Written by W. Curtis Preston
Friday, 07 May 2010 15:08
I'm working on an update to my Mar 09 story on dedupe performance
. While there's still the argument of global dedupe or not, the hardest problem I'm having is with post-process vendors not publishing their dedupe rates.
Inline vendors are a piece of cake in comparison. Just look at their data sheet, and right up front it will say how fast the box is. But the post-processing vendors are hiding behind their ingest numbers only. Why?
Look at the data sheets from ExaGrid
, and SEPATON
. Every single one of them advertises only an ingest rate. And every single one of them has a dedupe rate that is at best
half their ingest rate -- but they do not advertise it. Why is that? Are they trying to hide something?
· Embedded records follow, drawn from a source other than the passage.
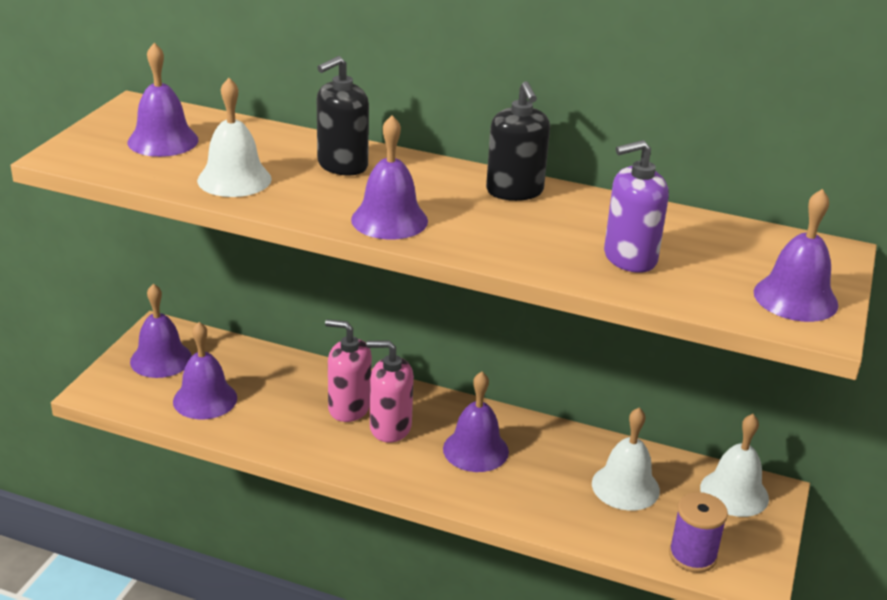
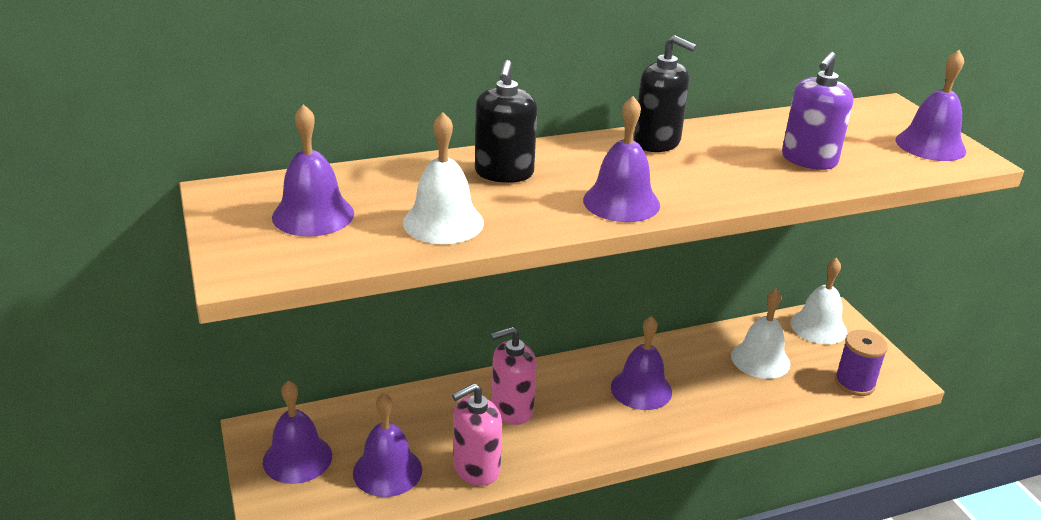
camera: 40 degrees left, 0 degrees up
(390, 427) = (562, 407): pink soap dispenser -> pink soap dispenser (476, 468)

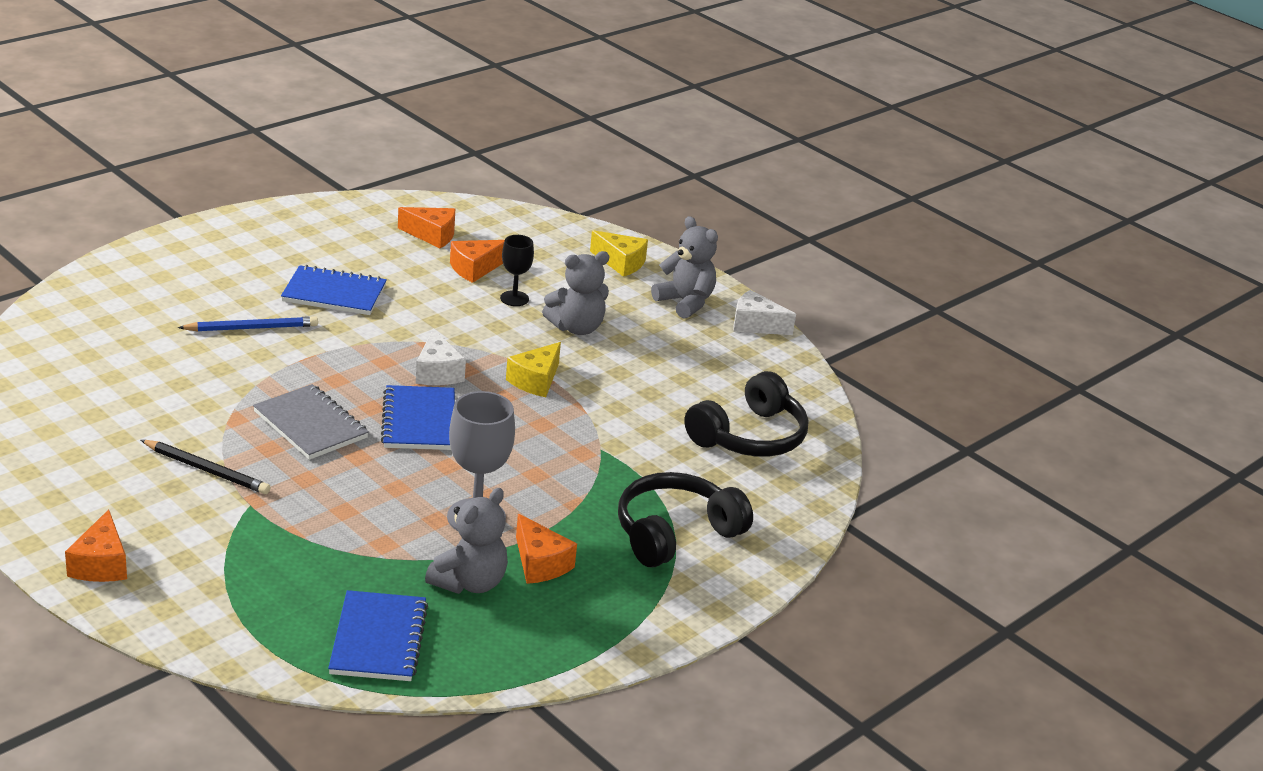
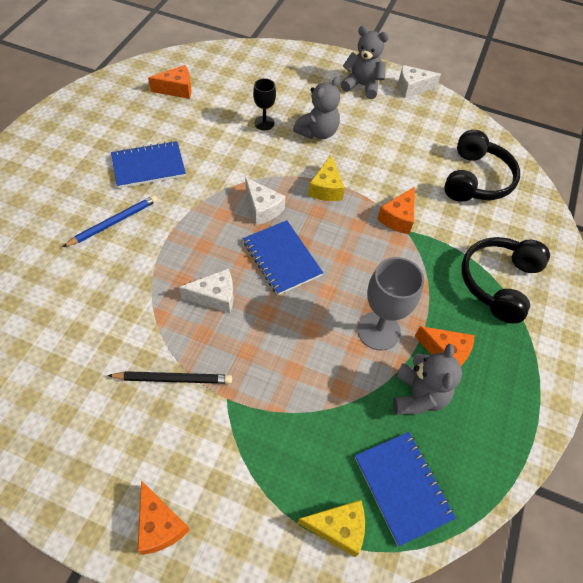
camera: 25 degrees left, 25 degrees up
(311, 425) = (215, 297): grey notebook -> white cheese
(475, 269) = (223, 107): orange cheese -> orange cheese (398, 218)
(621, 263) = (304, 68): yellow cheese -> yellow cheese (338, 528)

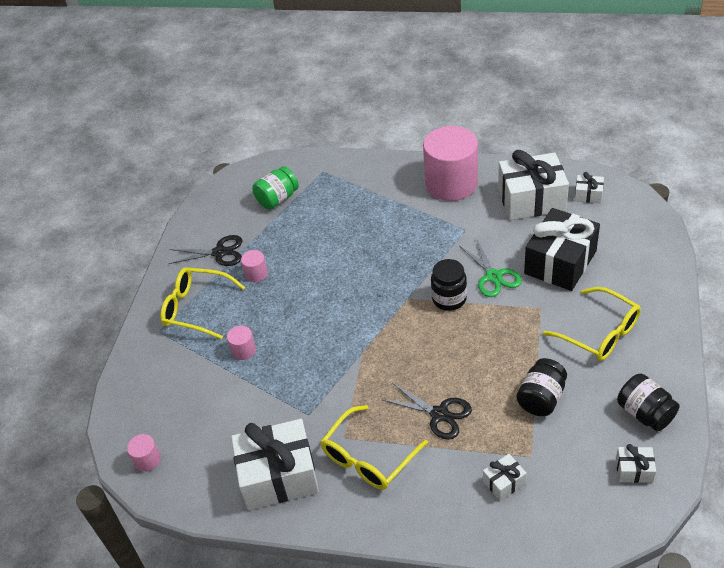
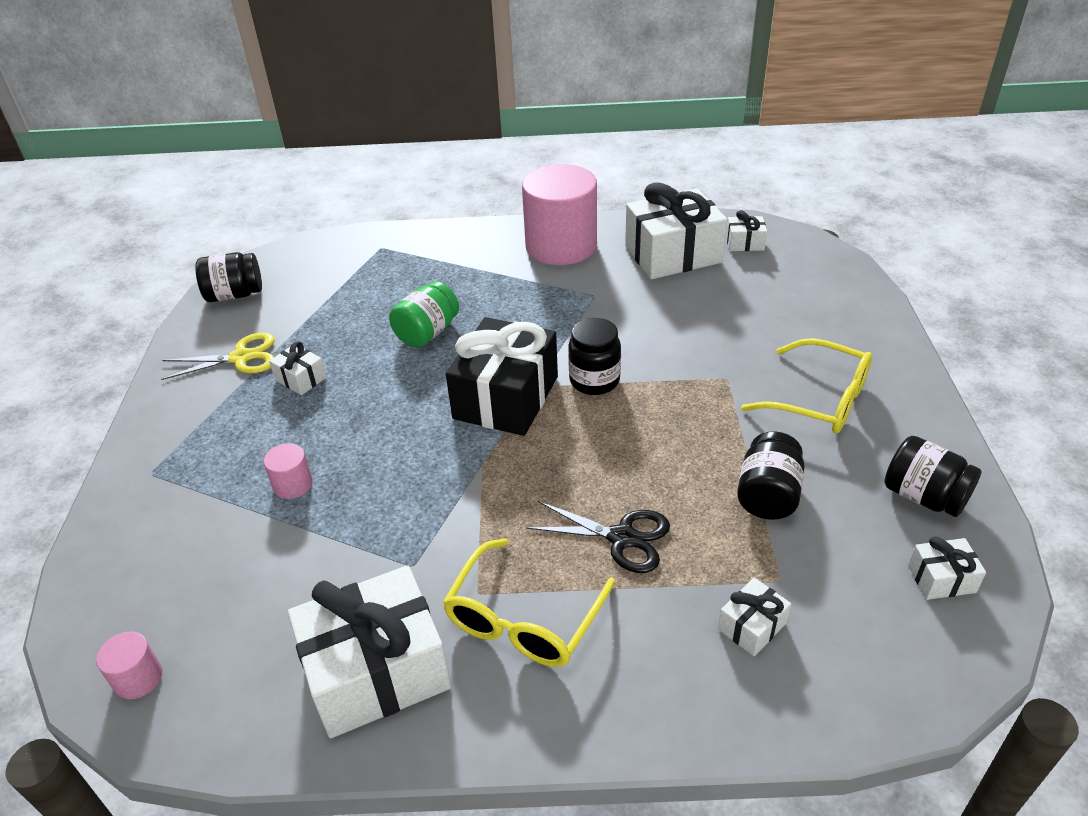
camera: 15 degrees left, 5 degrees down
(196, 308) = (210, 434): yellow glasses -> none
(219, 201) = (234, 295): none -> black jar
(219, 252) = (241, 357): black scissors -> yellow scissors
(256, 274) = (301, 379): pink cylinder -> white gift
(277, 199) = (321, 284): green jar -> green jar (427, 333)
(493, 276) = (649, 347): green scissors -> none
(560, 262) = (735, 321): black gift -> black gift (506, 397)

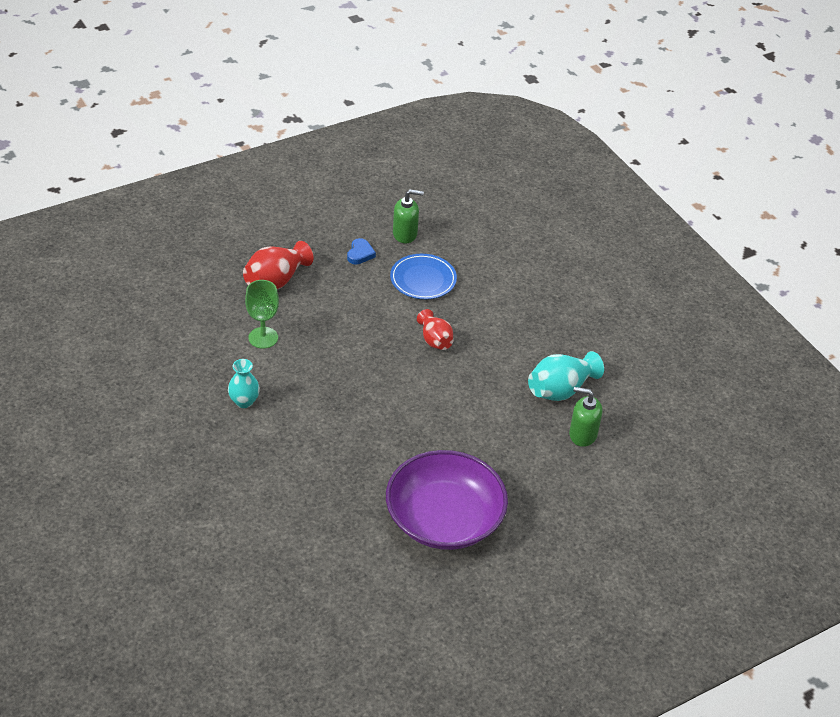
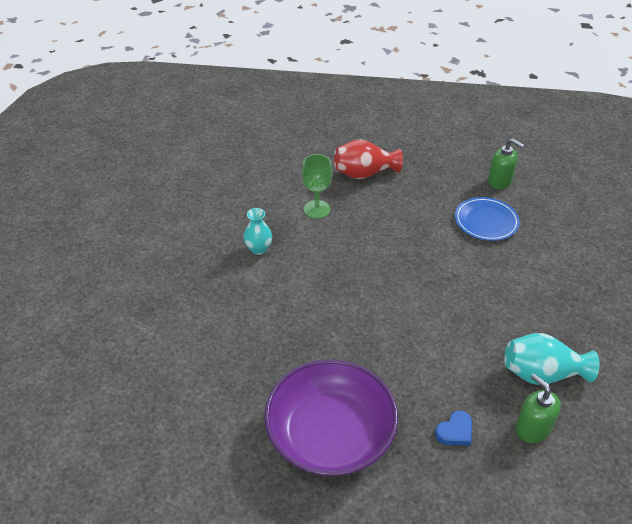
camera: 40 degrees right, 0 degrees up
(360, 254) = (448, 181): blue heart -> blue heart (455, 431)
(435, 340) = (455, 274): red vase -> none

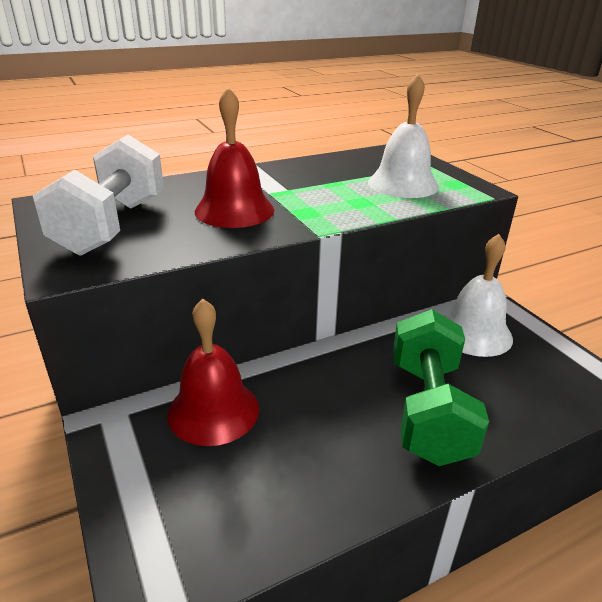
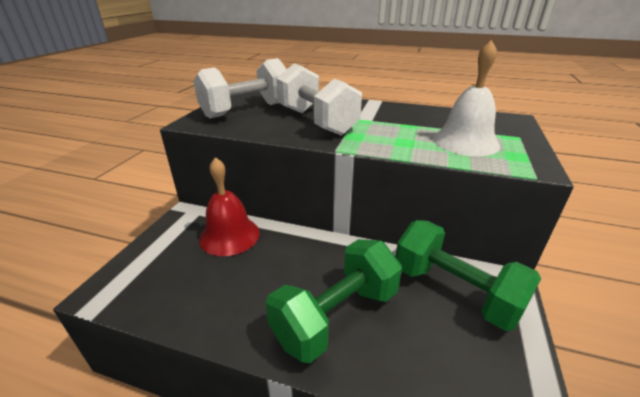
camera: 45 degrees right, 0 degrees up
(234, 210) = (316, 121): red bell -> white dumbbell
(474, 333) = (454, 291): white bell -> green dumbbell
I believe strongly in truth in advertising. I think it's bogus that Data Domain advertises a DDX "array" as one system with one throughput number when everyone knows it's 16 completely separate systems with no dedupe knowledge of each other. They might as well advertise a "DDY battery" that's made up of 1000 DD 880s and say they have a system with the throughput of 5.4 PB/hr! It would be just as truthful as the DDX array.
And I think it's wrong that post-processing vendors don't advertise their dedupe rates, because it's really important for compariing and architecting systems. If you can only dedupe 500 MB/s, it doesn't matter if you can ingest 10000 MB/s. You can only dedupe 43 TB/day, so you can only ingest 43 TB/day. Maybe you can
ingest data at 10000 MB/s, but you can only do it for 4.3 hours before you ingest more data than you can dedupe in a day.
These numbers matter. So why don't they publish them?